● AIM OF THE TASK: The whole listing should be given back without any alteration.

● DATA IN THIS EXERCISE:
· · · · ·

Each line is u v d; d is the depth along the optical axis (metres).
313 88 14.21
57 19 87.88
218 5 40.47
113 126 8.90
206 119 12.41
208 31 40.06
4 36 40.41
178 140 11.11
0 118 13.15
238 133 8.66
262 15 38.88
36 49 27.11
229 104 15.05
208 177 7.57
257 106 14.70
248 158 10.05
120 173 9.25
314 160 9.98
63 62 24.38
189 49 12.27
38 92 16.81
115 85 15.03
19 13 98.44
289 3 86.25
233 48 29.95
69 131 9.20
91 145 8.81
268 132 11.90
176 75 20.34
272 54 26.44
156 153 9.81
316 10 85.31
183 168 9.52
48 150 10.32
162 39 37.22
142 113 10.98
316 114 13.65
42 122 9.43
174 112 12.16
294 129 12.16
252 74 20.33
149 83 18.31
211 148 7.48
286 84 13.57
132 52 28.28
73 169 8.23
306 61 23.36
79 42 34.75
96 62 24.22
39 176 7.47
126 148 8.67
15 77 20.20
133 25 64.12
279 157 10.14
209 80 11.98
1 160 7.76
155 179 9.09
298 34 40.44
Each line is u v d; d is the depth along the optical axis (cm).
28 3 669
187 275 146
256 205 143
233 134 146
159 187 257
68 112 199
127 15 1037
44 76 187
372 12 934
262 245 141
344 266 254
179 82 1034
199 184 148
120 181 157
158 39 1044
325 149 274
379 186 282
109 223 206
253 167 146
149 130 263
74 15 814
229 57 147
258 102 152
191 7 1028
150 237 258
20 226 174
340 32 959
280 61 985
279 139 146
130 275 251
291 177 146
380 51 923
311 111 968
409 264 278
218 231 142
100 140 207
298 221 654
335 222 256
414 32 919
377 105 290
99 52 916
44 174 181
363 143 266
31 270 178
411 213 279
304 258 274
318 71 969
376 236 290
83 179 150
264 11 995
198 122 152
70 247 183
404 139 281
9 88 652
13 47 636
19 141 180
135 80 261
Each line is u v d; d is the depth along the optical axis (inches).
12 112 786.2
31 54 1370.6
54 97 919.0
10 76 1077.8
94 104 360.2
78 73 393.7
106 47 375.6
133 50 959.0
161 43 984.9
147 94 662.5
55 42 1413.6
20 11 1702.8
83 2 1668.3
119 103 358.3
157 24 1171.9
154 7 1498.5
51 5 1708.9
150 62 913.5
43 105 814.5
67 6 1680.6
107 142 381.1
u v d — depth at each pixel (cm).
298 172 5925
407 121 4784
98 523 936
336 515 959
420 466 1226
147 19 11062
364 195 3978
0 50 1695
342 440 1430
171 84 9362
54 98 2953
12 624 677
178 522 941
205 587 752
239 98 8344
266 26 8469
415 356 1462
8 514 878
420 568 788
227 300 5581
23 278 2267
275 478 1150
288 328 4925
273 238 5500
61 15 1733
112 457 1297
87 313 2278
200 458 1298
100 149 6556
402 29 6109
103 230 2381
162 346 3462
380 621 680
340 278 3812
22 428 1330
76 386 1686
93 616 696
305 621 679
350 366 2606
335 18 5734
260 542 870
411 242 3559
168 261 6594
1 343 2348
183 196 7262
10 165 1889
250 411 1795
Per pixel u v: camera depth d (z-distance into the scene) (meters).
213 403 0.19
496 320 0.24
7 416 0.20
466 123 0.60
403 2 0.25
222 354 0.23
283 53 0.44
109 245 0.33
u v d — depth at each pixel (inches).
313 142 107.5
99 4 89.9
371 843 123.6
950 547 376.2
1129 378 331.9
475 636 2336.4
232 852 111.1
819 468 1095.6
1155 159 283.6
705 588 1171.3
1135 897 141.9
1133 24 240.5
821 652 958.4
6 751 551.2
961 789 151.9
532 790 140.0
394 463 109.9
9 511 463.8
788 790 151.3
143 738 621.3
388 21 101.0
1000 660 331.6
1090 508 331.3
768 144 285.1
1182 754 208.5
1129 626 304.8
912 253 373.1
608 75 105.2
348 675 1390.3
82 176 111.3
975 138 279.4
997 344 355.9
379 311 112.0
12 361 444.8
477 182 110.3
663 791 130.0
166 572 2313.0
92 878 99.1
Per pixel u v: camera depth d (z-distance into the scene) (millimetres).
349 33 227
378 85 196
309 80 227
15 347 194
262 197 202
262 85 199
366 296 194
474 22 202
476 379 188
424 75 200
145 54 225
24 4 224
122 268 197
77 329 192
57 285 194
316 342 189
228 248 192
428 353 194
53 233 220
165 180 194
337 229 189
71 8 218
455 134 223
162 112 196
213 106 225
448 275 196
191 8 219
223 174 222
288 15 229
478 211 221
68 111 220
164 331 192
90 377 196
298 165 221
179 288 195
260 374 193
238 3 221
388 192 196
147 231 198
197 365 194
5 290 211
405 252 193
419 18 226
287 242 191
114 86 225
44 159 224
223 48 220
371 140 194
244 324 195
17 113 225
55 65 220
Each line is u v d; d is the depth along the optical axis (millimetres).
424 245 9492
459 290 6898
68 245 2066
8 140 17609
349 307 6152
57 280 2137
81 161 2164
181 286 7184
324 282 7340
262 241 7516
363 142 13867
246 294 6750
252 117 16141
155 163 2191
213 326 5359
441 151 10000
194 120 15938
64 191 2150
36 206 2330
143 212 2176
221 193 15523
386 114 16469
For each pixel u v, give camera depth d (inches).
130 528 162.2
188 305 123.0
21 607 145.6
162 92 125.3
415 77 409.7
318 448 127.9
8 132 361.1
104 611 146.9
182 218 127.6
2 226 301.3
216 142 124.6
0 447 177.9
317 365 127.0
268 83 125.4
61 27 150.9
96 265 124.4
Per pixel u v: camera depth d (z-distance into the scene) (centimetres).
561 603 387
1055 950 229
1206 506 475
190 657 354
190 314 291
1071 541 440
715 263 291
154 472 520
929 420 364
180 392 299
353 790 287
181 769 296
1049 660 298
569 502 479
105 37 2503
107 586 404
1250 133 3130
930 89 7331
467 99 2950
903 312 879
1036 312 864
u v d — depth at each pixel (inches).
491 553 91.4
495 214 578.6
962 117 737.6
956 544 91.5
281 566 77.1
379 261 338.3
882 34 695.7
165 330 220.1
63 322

· · · · ·

● RESPONSE AREA:
Each line is u v d; d is the depth along the optical axis (metres).
313 88 14.21
57 19 87.88
218 5 40.47
113 126 8.90
206 119 12.41
208 31 40.06
4 36 40.41
178 140 11.11
0 118 13.15
238 133 8.66
262 15 38.88
36 49 27.11
229 104 15.05
208 177 7.57
257 106 14.70
248 158 10.05
120 173 9.25
314 160 9.98
63 62 24.38
189 49 12.27
38 92 16.81
115 85 15.03
19 13 98.44
289 3 86.25
233 48 29.95
69 131 9.20
91 145 8.81
268 132 11.90
176 75 20.34
272 54 26.44
156 153 9.81
316 10 85.31
183 168 9.52
48 150 10.32
162 39 37.22
142 113 10.98
316 114 13.65
42 122 9.43
174 112 12.16
294 129 12.16
252 74 20.33
149 83 18.31
211 148 7.48
286 84 13.57
132 52 28.28
73 169 8.23
306 61 23.36
79 42 34.75
96 62 24.22
39 176 7.47
126 148 8.67
15 77 20.20
133 25 64.12
279 157 10.14
209 80 11.98
1 160 7.76
155 179 9.09
298 34 40.44
Each line is u v d; d is the depth along the optical axis (cm).
28 3 669
187 275 146
256 205 143
233 134 146
159 187 257
68 112 199
127 15 1037
44 76 187
372 12 934
262 245 141
344 266 254
179 82 1034
199 184 148
120 181 157
158 39 1044
325 149 274
379 186 282
109 223 206
253 167 146
149 130 263
74 15 814
229 57 147
258 102 152
191 7 1028
150 237 258
20 226 174
340 32 959
280 61 985
279 139 146
130 275 251
291 177 146
380 51 923
311 111 968
409 264 278
218 231 142
100 140 207
298 221 654
335 222 256
414 32 919
377 105 290
99 52 916
44 174 181
363 143 266
31 270 178
411 213 279
304 258 274
318 71 969
376 236 290
83 179 150
264 11 995
198 122 152
70 247 183
404 139 281
9 88 652
13 47 636
19 141 180
135 80 261
Each line is u v d; d is the depth along the optical axis (inches).
12 112 786.2
31 54 1370.6
54 97 919.0
10 76 1077.8
94 104 360.2
78 73 393.7
106 47 375.6
133 50 959.0
161 43 984.9
147 94 662.5
55 42 1413.6
20 11 1702.8
83 2 1668.3
119 103 358.3
157 24 1171.9
154 7 1498.5
51 5 1708.9
150 62 913.5
43 105 814.5
67 6 1680.6
107 142 381.1
u v d — depth at each pixel (cm).
298 172 5925
407 121 4784
98 523 936
336 515 959
420 466 1226
147 19 11062
364 195 3978
0 50 1695
342 440 1430
171 84 9362
54 98 2953
12 624 677
178 522 941
205 587 752
239 98 8344
266 26 8469
415 356 1462
8 514 878
420 568 788
227 300 5581
23 278 2267
275 478 1150
288 328 4925
273 238 5500
61 15 1733
112 457 1297
87 313 2278
200 458 1298
100 149 6556
402 29 6109
103 230 2381
162 346 3462
380 621 680
340 278 3812
22 428 1330
76 386 1686
93 616 696
305 621 679
350 366 2606
335 18 5734
260 542 870
411 242 3559
168 261 6594
1 343 2348
183 196 7262
10 165 1889
250 411 1795
Per pixel u v: camera depth d (z-distance into the scene) (meters).
213 403 0.19
496 320 0.24
7 416 0.20
466 123 0.60
403 2 0.25
222 354 0.23
283 53 0.44
109 245 0.33
u v d — depth at each pixel (inches).
313 142 107.5
99 4 89.9
371 843 123.6
950 547 376.2
1129 378 331.9
475 636 2336.4
232 852 111.1
819 468 1095.6
1155 159 283.6
705 588 1171.3
1135 897 141.9
1133 24 240.5
821 652 958.4
6 751 551.2
961 789 151.9
532 790 140.0
394 463 109.9
9 511 463.8
788 790 151.3
143 738 621.3
388 21 101.0
1000 660 331.6
1090 508 331.3
768 144 285.1
1182 754 208.5
1129 626 304.8
912 253 373.1
608 75 105.2
348 675 1390.3
82 176 111.3
975 138 279.4
997 344 355.9
379 311 112.0
12 361 444.8
477 182 110.3
663 791 130.0
166 572 2313.0
92 878 99.1
Per pixel u v: camera depth d (z-distance into the scene) (millimetres).
349 33 227
378 85 196
309 80 227
15 347 194
262 197 202
262 85 199
366 296 194
474 22 202
476 379 188
424 75 200
145 54 225
24 4 224
122 268 197
77 329 192
57 285 194
316 342 189
228 248 192
428 353 194
53 233 220
165 180 194
337 229 189
71 8 218
455 134 223
162 112 196
213 106 225
448 275 196
191 8 219
223 174 222
288 15 229
478 211 221
68 111 220
164 331 192
90 377 196
298 165 221
179 288 195
260 374 193
238 3 221
388 192 196
147 231 198
197 365 194
5 290 211
405 252 193
419 18 226
287 242 191
114 86 225
44 159 224
223 48 220
371 140 194
244 324 195
17 113 225
55 65 220
Each line is u v d; d is the depth along the optical axis (millimetres).
424 245 9492
459 290 6898
68 245 2066
8 140 17609
349 307 6152
57 280 2137
81 161 2164
181 286 7184
324 282 7340
262 241 7516
363 142 13867
246 294 6750
252 117 16141
155 163 2191
213 326 5359
441 151 10000
194 120 15938
64 191 2150
36 206 2330
143 212 2176
221 193 15523
386 114 16469
For each pixel u v, give camera depth d (inches).
130 528 162.2
188 305 123.0
21 607 145.6
162 92 125.3
415 77 409.7
318 448 127.9
8 132 361.1
104 611 146.9
182 218 127.6
2 226 301.3
216 142 124.6
0 447 177.9
317 365 127.0
268 83 125.4
61 27 150.9
96 265 124.4
Per pixel u v: camera depth d (z-distance into the scene) (centimetres).
561 603 387
1055 950 229
1206 506 475
190 657 354
190 314 291
1071 541 440
715 263 291
154 472 520
929 420 364
180 392 299
353 790 287
181 769 296
1049 660 298
569 502 479
105 37 2503
107 586 404
1250 133 3130
930 89 7331
467 99 2950
903 312 879
1036 312 864
u v d — depth at each pixel (inches).
491 553 91.4
495 214 578.6
962 117 737.6
956 544 91.5
281 566 77.1
379 261 338.3
882 34 695.7
165 330 220.1
63 322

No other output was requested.